Galaxy as an Extensible Job Execution Platform
John talking about Galaxy integration with clusters. Goal is to convince that Galaxy runs jobs awesomely on clusters and clouds. The whole process is pluggable and John wants to convince you to use Galaxy as a platform. Galaxy Pulsar allows you to execute jobs in the same manner Galaxy does. Allows deployers to route jobs based on inputs: the dynamic job installations allows delaying of job, parameter collection from tools, pull resource usage from recent jobs. Dynamic job state handlers: enable resubmission of jobs to larger resources after hitting resource/time limits. New plugin infrastructure with Docker containers for installation.
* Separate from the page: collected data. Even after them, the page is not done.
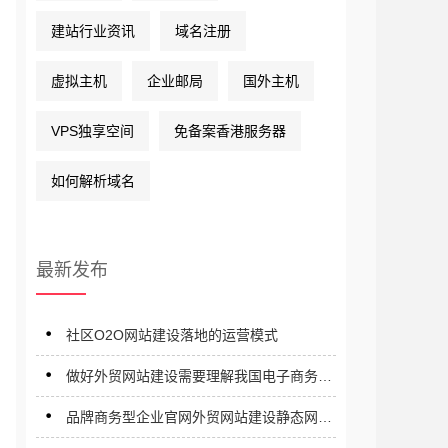
建站行业资讯
域名注册
虚拟主机
企业邮局
国外主机
VPS独享空间
免备案香港服务器
如何解析域名
最新发布
社区O2O网站建设落地的运营模式
做好外贸网站建设需要理解我国电子商务的
发展阶段有必要吗？
品牌商务型企业官网外贸网站建设静态网站
特点与价格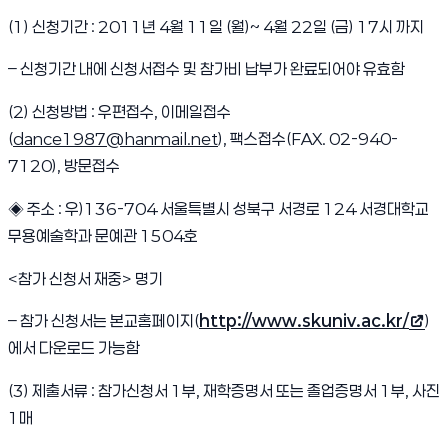
(1) 신청기간 : 2011년 4월 11일 (월)~ 4월 22일 (금) 17시 까지
– 신청기간 내에 신청서접수 및 참가비 납부가 완료되어야 유효함
(2) 신청방법 :
우편접수, 이메일접수
(
dance1987@hanmail.net
), 팩스접수(FAX. 02-940-
7120), 방문접수
◈ 주소 : 우)136-704 서울특별시 성북구 서경로 124 서경대학교
무용예술학과 문예관 1504호
<참가 신청서 재중> 명기
– 참가 신청서는 본교홈페이지(
http://www.skuniv.ac.kr/
)
(새 창 열림)
에서 다운로드 가능함
(3) 제출서류 : 참가신청서 1부, 재학증명서 또는 졸업증명서 1부, 사진
1매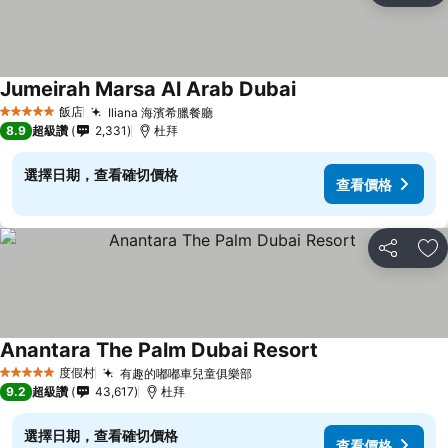
Jumeirah Marsa Al Arab Dubai
查看價格
飯店
Iliana 海濱希臘餐廳
查看價格
5 星級
8.9
超級讚
2,331
杜拜
選擇日期，查看確切價格
查看價格
分享
加
Anantara The Palm Dubai Resort
查看價格
度假村
有趣的嘟嘟車兒童俱樂部
查看價格
5 星級
9.2
超級讚
43,617
杜拜
選擇日期，查看確切價格
查看價格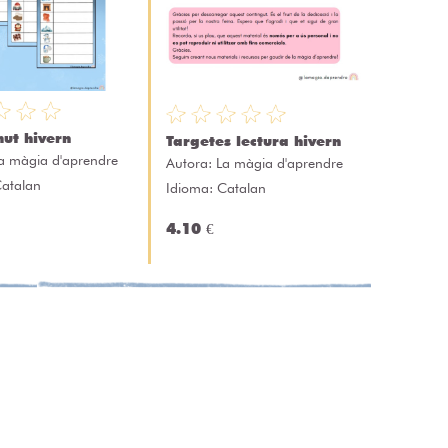
mut hivern
Targetes lectura hivern
a màgia d'aprendre
Autora:
La màgia d'aprendre
Catalan
Idioma: Catalan
4.10 €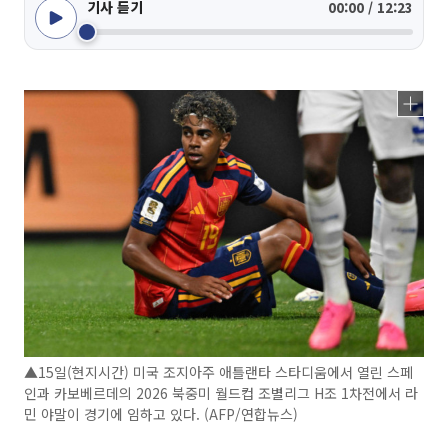
기사 듣기
00:00 / 12:23
▲15일(현지시간) 미국 조지아주 애틀랜타 스타디움에서 열린 스페
인과 카보베르데의 2026 북중미 월드컵 조별리그 H조 1차전에서 라
민 야말이 경기에 임하고 있다. (AFP/연합뉴스)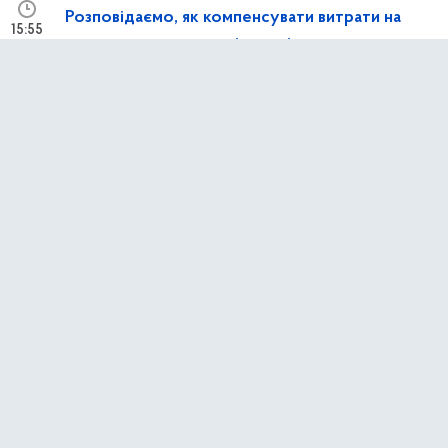
Розповідаємо, як компенсувати витрати на
15:55
генератори та сонячні панелі
8 лютого 2026 р.,
неділя
у застосунку Київ Цифровий тепер можна
15:58
переглядати поїздки за учнівським
1 січня 2026 р.,
четвер
Безоплатне паркування для Захисників та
Added job metrics, collecting information about job runtime, cores and compute using collectl. Need to look at what John is doing with initial work in bcbio. Pulsar (formerly LWR) getting lots of usage under the covers at Galaxy by running jobs on TACC. Prototype using Pulsar on top of Mesos.
Open Bioinformatics Foundation (OBF) update
Hilmar provides an update on what is happening with the Open Bioinformatics Foundation. He describes all the work Open Bio does as a non-profit, volunteer run organization: BOSC, Codefests, Hackathons and GSoC. Interestingly, 120 Open-Bio members but Biopython/BioPerl mailing list communities are 1000+ people. OBF now associated with Software in the Public Interest (SPI), can easily donate. Hilmar discusses the challenges associated with moving forward on progress using an all volunteer organization.